• Задания:
1/ Переведите на английский язык предложение из исходного текста: «Незамеченным дошел Дмитрий до Лабинской».
2/ Ответьте по исходному тексту на вопросы:
(а) Над какой рекой был сбит самолет Дмитрия Шервашидзе?
(б) Сколько сухарей осталось у Дмитрия, когда кончился НЗ?
(в) Как зовут мать Тоси?

• Исходный текст:
Снова и снова звучат над горным перевалом волнующие слова неумирающей песни романтиков о бригантине, поднимающей паруса, и о людях яростных и непохожих.

Встреча пятая с Дмитрием Шервашидзе

В синем небе над Лабой был сбит самолет абхазского парня Дмитрия Шервашидзе. Задымился, запылал и камнем полетел вниз.

Дмитрий успел выпрыгнуть. Вовремя раскрылся парашют. Приземлился удачно. В степи. Враг далеко. Только бескрайняя степь вокруг.

Оглянулся летчик — и сердце захлестнула острая боль: огромным костром полыхал его самолет.

Ныла раненая рука. Наскоро перебинтовал, завязывая зубами узелки. Достал из планшета карту. Идти куда глаза глядят он не мог.

Ближе всего была Лабинская. Станица большая, там легче будет затеряться. Километров тридцать в день он прошагает…

Незамеченным дошел Дмитрий до Лабинской. Ночью бродил по окраине, тревожа бдительных собак.

Увидел поваленную трубу маслозавода, залез туда. Там можно укрыться не на один день, без риска натолкнуться на фрицев или полицаев. К тому же здесь — тепло и сухо. Продуктов ему пока хватало. У летчика всегда есть при себе неприкосновенный запас.

Сидел так день, два. Но стало туговато: кончился НЗ. Осталось три сухаря и банка тушенки.

Долго не продержаться. Да и рука ныла нещадно. Перевязать бы, чистый бинт найти.

Незнакомая станица, незнакомые люди. Но рискнуть все же надо!

Осторожно высунул голову наружу.

Отшатнулась в сторону проходившая мимо девушка. Остановилась, повернулась к нему.

Шепнула с затаенной тревогой:

— Ты кто такой?

— Я свой, советский. Летчик. Сбит под Курганинской. Дай чего-нибудь поесть, если можно.

— Пойдем к нам в дом. Вон, видишь, крайний стоит.

— Немцев у вас нет?

— В третьем доме от нас. Но ты не бойся.

— Я лучше подожду вечера. Не хочу подвергать, вас опасности. Всякое может быть. Как тебя хоть зовут?

— Тося, Антонина то есть, — смутилась девушка.

Вечером Дима огородами пробрался к дому. Осторожно стукнул щеколдой. Дверь открылась. Его, уже ждали.

— Тося, не найдется зеркала? — спросил он, — На себя посмотреть хочется.

— Ну и ну! — укоризненно качал головой, смотря на заросшее щетиной, замазанное сажей лицо. А мать Тоси, Мария Павловна, уже грела воду в большом чугуне.

• Извлеченные строки:

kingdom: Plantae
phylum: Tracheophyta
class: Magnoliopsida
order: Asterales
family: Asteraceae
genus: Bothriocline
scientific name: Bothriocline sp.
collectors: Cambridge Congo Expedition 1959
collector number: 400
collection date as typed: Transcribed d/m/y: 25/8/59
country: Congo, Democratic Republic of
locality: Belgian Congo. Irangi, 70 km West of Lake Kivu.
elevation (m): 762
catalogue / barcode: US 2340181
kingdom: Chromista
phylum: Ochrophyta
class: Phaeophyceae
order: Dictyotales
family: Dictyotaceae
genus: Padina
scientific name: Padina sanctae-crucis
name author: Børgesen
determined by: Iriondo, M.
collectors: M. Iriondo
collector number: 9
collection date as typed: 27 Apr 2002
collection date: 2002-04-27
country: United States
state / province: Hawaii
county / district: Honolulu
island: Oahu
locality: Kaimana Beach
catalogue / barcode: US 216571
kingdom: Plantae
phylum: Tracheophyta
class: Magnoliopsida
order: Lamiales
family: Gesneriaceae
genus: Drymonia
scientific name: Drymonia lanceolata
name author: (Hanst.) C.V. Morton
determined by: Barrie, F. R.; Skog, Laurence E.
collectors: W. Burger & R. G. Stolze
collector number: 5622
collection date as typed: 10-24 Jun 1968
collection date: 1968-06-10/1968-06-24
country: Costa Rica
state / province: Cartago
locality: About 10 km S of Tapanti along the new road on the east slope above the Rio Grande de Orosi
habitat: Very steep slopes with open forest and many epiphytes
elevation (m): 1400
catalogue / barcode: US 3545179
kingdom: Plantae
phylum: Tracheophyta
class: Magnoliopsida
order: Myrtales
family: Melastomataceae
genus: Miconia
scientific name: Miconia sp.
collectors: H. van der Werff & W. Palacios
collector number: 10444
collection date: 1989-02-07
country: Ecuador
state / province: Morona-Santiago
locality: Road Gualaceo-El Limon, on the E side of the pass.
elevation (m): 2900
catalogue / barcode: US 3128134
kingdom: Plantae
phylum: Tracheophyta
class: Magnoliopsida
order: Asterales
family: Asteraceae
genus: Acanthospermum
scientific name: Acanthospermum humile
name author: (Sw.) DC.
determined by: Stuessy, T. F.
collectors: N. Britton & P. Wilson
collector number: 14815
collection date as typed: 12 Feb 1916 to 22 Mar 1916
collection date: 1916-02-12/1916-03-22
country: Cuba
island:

• Ответы:
1/ Dmitry reached Labinskaya unnoticed.

2/
(а) Над Лабой.
(б) Три.
(в) Мария Павловна.